DONA DOIDA: Adélia menina
DONA DOIDA
Adélia Prado
Uma vez, quando eu era menina, choveu grosso
com trovoadas e clarões, exatamente como chove agora.
Quando se pôde abrir as janelas,
as poças tremiam com os últimos pingos.
Minha mãe, como quem sabe que vai escrever um poema,
decidiu inspirada: chuchu novinho, angu, molho de ovos.
Fui buscar os chuchus e estou voltando agora,
trinta anos depois. Não encontrei minha mãe.
A mulher que me abriu a porta, riu de dona tão velha,
com sombrinha infantil e coxas à mostra.
Meus filhos me repudiaram envergonhados,
meu marido ficou triste até a morte,
eu fiquei doida no encalço.
Só melhoro quando chove.
Texto extraído do livro: "Poesia Reunida", Editora Siciliano - 1991, São Paulo, página 108.
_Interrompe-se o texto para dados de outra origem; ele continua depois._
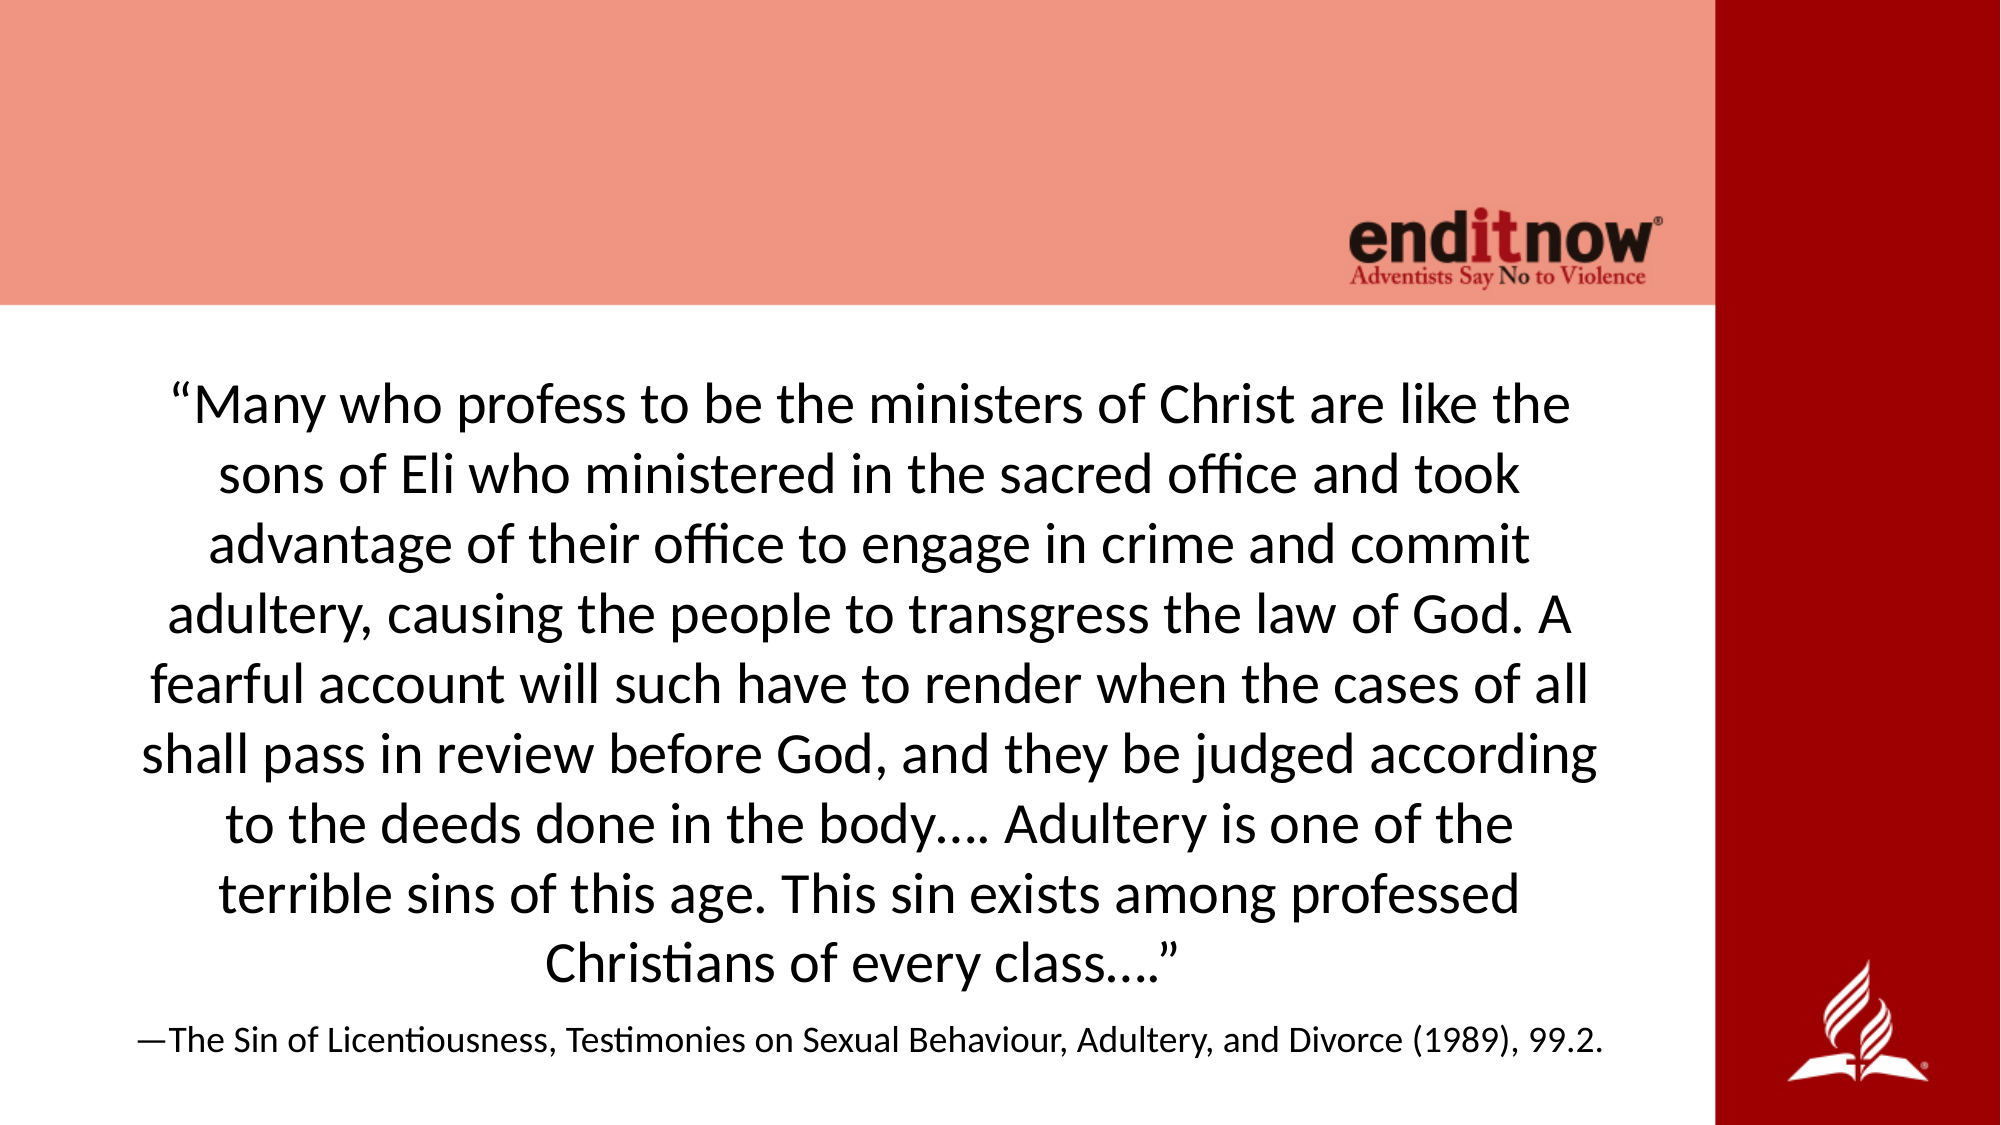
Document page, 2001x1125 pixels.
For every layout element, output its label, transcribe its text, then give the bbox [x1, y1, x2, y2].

picture [0, 0, 2001, 1125]
list “Many who profess to be the ministers of Christ are like the sons of Eli who ministered in the sacred office and took advantage of their office to engage in crime and commit adultery, causing the people to transgress the law of God. A fearful account will such have to render when the cases of all shall pass in review before God, and they be judged according to the deeds done in the body…. Adultery is one of the terrible sins of this age. This sin exists among professed Christians of every class….” —The Sin of Licentiousness, Testimonies on Sexual Behaviour, Adultery, and Divorce (1989), 99.2. [116, 358, 1624, 1073]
O poema “Dona Doida” de Adélia Prado, através de imagens e de múltiplos elementos sinestésicos, é uma revisita, um resgate do eu lírico do universo de criança. O próprio título da poesia – Dona Doida – mostra a divisão entre a dona, a mulher adulta e madura, e a menina permanente que nela habita. A mulher dividida entre a maturidade que lhe foi imposta pela passagem do tempo e a criança que traz em si, atitudes e comportamentos doidos e lúdicos, denotando uma espécie de luta interna do eu lírico entre o presente e o passado, ou seja, as contradições entre a realidade presente e a infância perdida.
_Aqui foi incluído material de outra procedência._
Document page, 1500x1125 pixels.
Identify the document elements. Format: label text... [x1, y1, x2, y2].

No primeiro verso, a expressão: “Era uma vez...” denuncia uma linguagem tipicamente infantil, remetendo ao universo que povoa o imaginário da menina. Outra expressão, também presente no primeiro verso do poema: “choveu grosso”, denuncia uma criança divida entre o medo e o encantamento provocado pela chuva forte.
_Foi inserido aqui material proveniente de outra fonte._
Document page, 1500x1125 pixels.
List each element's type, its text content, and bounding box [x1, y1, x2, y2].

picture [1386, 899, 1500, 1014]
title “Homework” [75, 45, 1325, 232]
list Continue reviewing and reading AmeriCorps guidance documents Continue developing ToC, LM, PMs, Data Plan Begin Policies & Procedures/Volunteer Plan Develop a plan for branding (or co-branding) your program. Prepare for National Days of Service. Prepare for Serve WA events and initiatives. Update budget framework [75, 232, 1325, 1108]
Há uma constatação explícita da presença da menina no tempo presente, no verso: “exatamente como chove agora”- pois, a chuva que cai é exatamente igual, vista pelos olhos da menina. Ao abrir a janela e ver o mundo lá fora, as poças que tremem com os últimos pingos, a poeta resgata a capacidade de observação da criança e seu jeito próprio de ver e sentir o mundo, através das imagens guardadas na memória da menina.
A recuperação da figura materna, do lar como ambiente seguro e protetor, cheio de alegria e sabores típicos da infância, são trazidos nos gestos maternos e na escolha do cardápio: chuchu novinho, angu, molho de ovos. A menina feliz busca os chuchus, e ao voltar, trinta anos depois, não encontra mais a mãe, mostrando a implacável passagem do tempo, trazendo perdas irreparáveis, pois fica para trás o tempo feliz da infância.
Ao voltar e não encontrar mais a mãe, ocorre uma retomada da realidade, onde o eu lírico se percebe “dona tão velha”, trazendo em si ainda, as marcas e lembranças da infância, como a sombrinha infantil; e da adolescência, como “as coxas à mostra”, que denunciam uma menina-mulher, carregada da sensualidade e erotismo, típicos da juventude.
Na posse da realidade presente a dona tão velha supõe chocar os filhos, e entristecer de morte o marido, quando a menina que guarda em si se manifesta. Confusa entre a menina e a velha, se auto-denomina uma doida na luta entre o passado e o presente.
Por fim, na constatação feita no verso: “só melhoro quando chove”- percebe-se que a chuva á um elemento mágico, que transporta a poeta para a infância sem as culpas que a passagem do tempo imprimiu na mulher adulta.
O poema “Dona Doida” explicita um “eu lírico” vivenciando e conciliando a dualidade entre o passado e o presente, entre a infância e a fase adulta, a implacável passagem do tempo e as perdas trazidas por ele, mas constantemente, resgatadas por momentos e elementos mágicos presentes na memória da mulher que melhora quando chove.